***** Teks Sumber *****

Mahkamah Konstitusi (MK) menerima kunjungan para mahasiswa Fakultas Hukum Universitas Trunojoyo (FH Unijoyo) Madura pada Senin (9/11) pagi. Peneliti MK, Fajar Laksono Soeroso menerima kunjungan para mahasiswa tersebut di Aula Gedung MK, sekaligus memberikan materi seputar kewenangan MK.
“Mahkamah Konstitusi kini sudah berusia 12 tahun. Berdasarkan kewenangan-kewenangan yang dimiliki Mahkamah Konstitusi, semuanya bermuara pada tegaknya hukum dan keadilan,” kata Fajar kepada para mahasiswa.
“Tidak bisa dipungkiri, MK selama 12 tahun sudah memberikan kontribusi bagi perkembangan demokrasi dan penegakan hukum di Indonesia dengan kewenangannya untuk mengawal Konstitusi,” tambah Fajar.
Fajar mengatakan, salah satu kewenangan terpenting MK di mana pun berada yaitu pengujian konstitusionalitas Undang-Undang. “MK pertama di dunia adalah di Austria pada 1920, yang dibentuk berdasarkan gagasan Hans Kelsen.
Tahun demi tahun gagasan untuk membentuk MK di berbagai belahan dunia terus berkembang, melebar ke negara-negara pecahan Rusia, Korea Selatan dan lainnya. Bagaimana dengan sejarah berdirinya MK di Indonesia?
Fajar menjelaskan, salah satu tuntutan reformasi adalah melakukan amandemen UUD 1945 karena UUD 1945 dinilai memiliki banyak kelemahan. “Berdasarkan kelemahan-kelemahan dalam UUD 1945, selama tiga dasawarsa pada masa orde baru kita tidak mungkin menjumpai sistem politik yang demokratis,” imbuh Fajar.
Menurut Fajar, pada saat terjadi amandemen UUD 1945 itulah ide perlu dibentuknya MK di Indonesia terlontar. Hingga kemudian pada 13 Agustus 2003 dibentuklah MK Republik Indonesia. Dalam perjalanannya, kata Fajar, MK menunjukkan kontribusi yang luar biasa terhadap kehidupan demokrasi di Indonesia melalui kewenangannya menguji Undang-Undang terhadap UUD, memutus sengketa kewenangan antarlembaga negara, dan memutus sengketa pemilihan umum. Sedangkan kewenangan untuk memutus pembubaran partai politik dan kewajiban untuk memutus pendapat DPR bila Presiden/Wakil Presiden diduga melakukan pelanggaran hukum, belum pernah dijalankan MK. Berbeda dengan MK Korea Selatan atau MK Jerman, MK Indonesia tidak memiliki kewenangan untuk menangani pengaduan konstitusional (constitutional complaint).

***** Petikan Materi *****

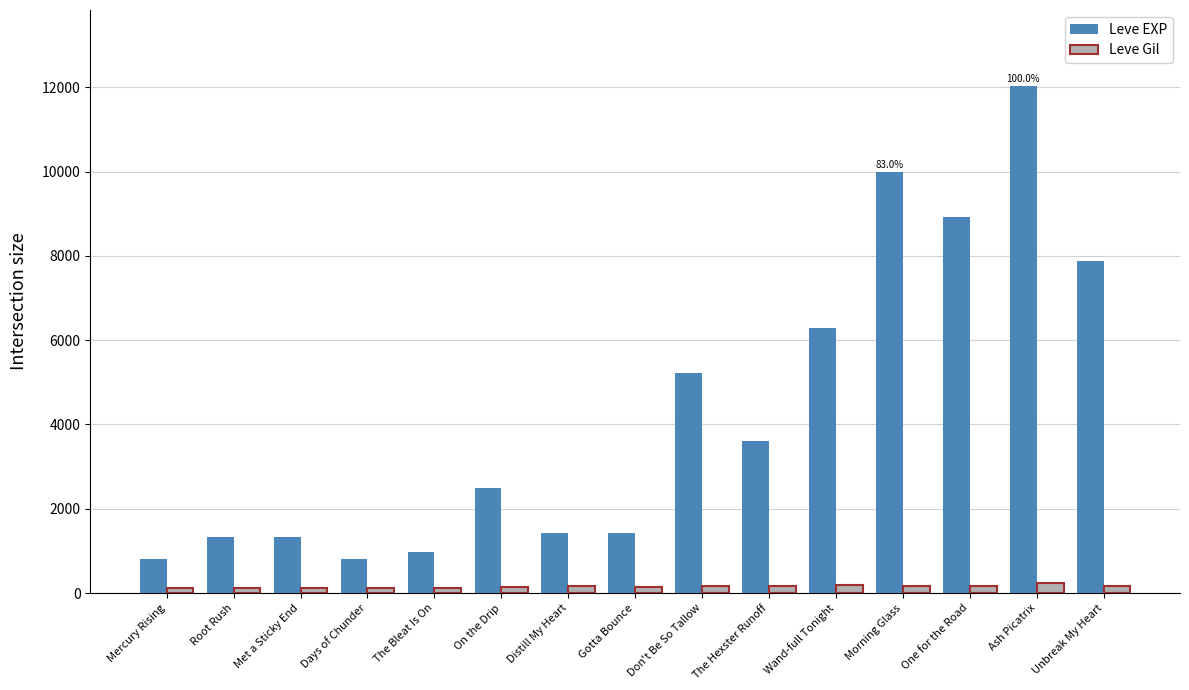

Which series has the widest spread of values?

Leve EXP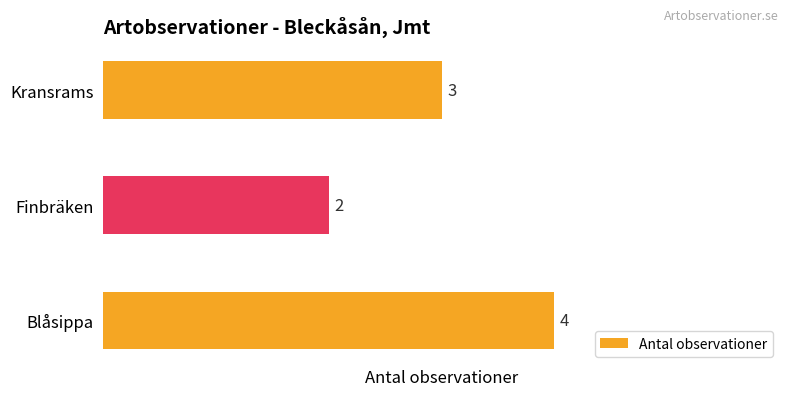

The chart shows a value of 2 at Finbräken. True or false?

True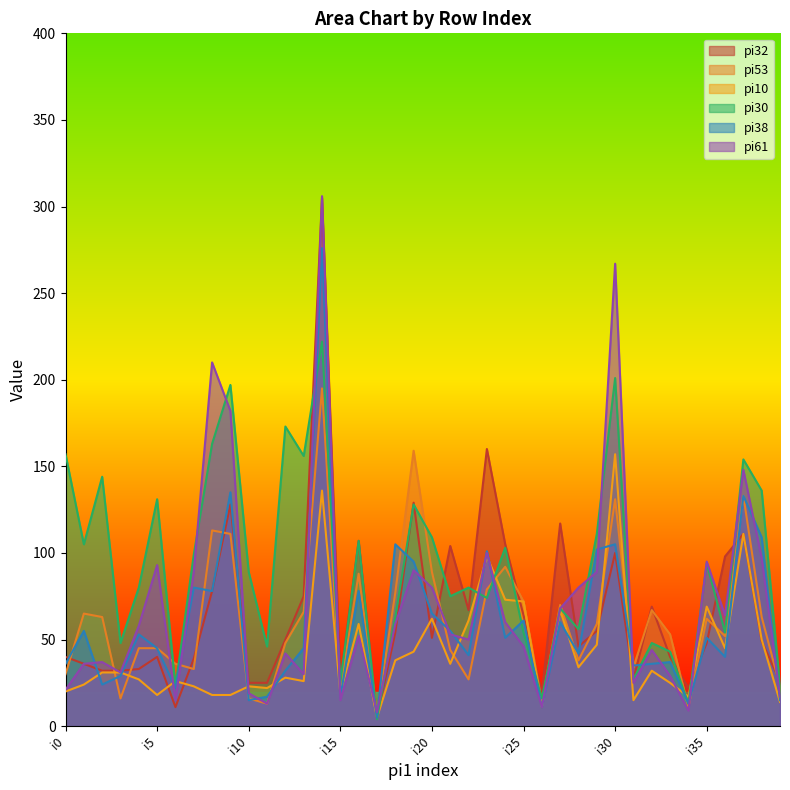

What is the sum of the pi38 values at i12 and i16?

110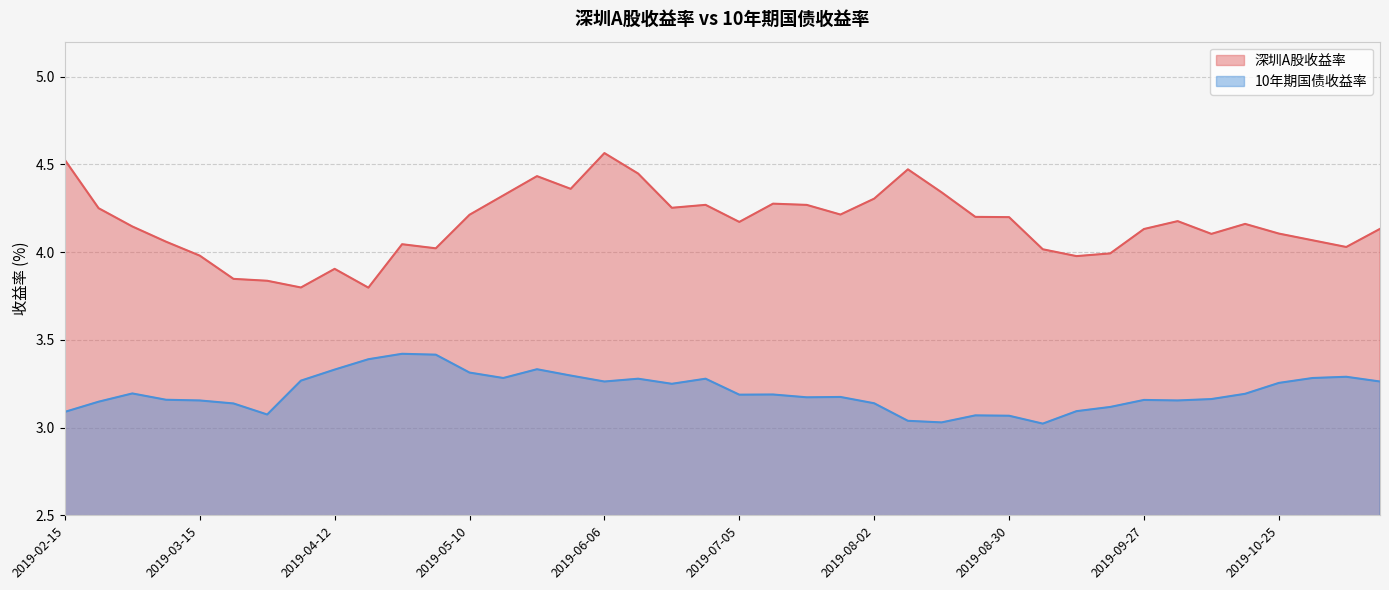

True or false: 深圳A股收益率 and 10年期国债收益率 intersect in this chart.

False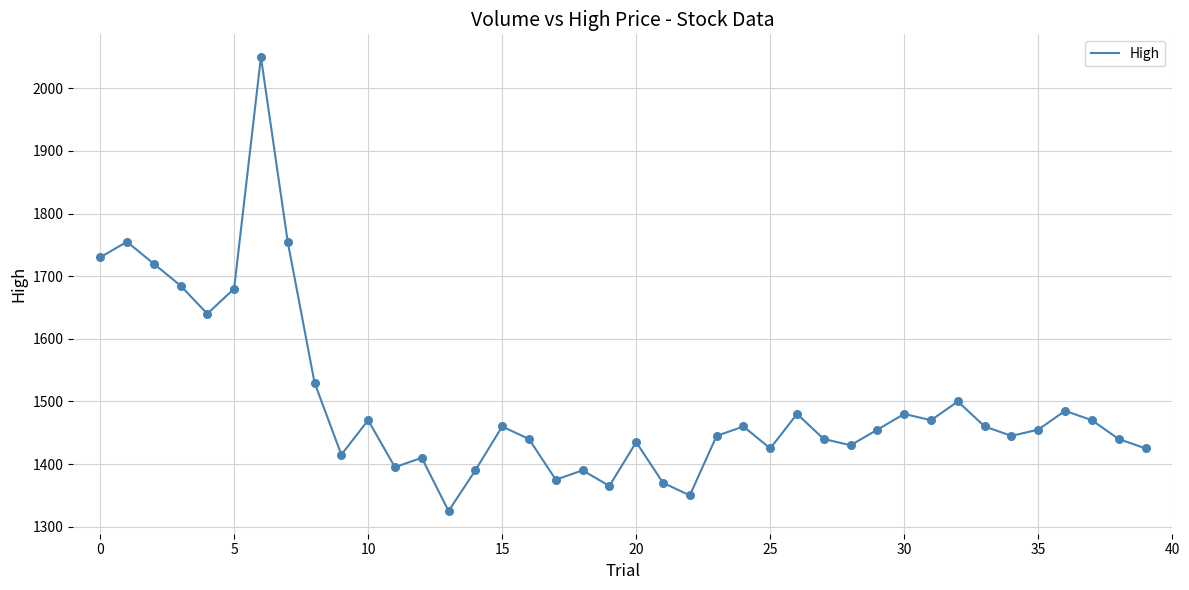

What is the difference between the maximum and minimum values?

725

*****

### Tugas Kerja:
Tampilkan tanpa perubahan seluruh bagian teks tentang kunjungan mahasiswa ke Mahkamah Konstitusi, mulai dari "Menurut Fajar, pada" terus ke bawah hingga "konstitusional (constitutional complaint).".

### Hasil Latihan:
Menurut Fajar, pada saat terjadi amandemen UUD 1945 itulah ide perlu dibentuknya MK di Indonesia terlontar. Hingga kemudian pada 13 Agustus 2003 dibentuklah MK Republik Indonesia. Dalam perjalanannya, kata Fajar, MK menunjukkan kontribusi yang luar biasa terhadap kehidupan demokrasi di Indonesia melalui kewenangannya menguji Undang-Undang terhadap UUD, memutus sengketa kewenangan antarlembaga negara, dan memutus sengketa pemilihan umum. Sedangkan kewenangan untuk memutus pembubaran partai politik dan kewajiban untuk memutus pendapat DPR bila Presiden/Wakil Presiden diduga melakukan pelanggaran hukum, belum pernah dijalankan MK. Berbeda dengan MK Korea Selatan atau MK Jerman, MK Indonesia tidak memiliki kewenangan untuk menangani pengaduan konstitusional (constitutional complaint).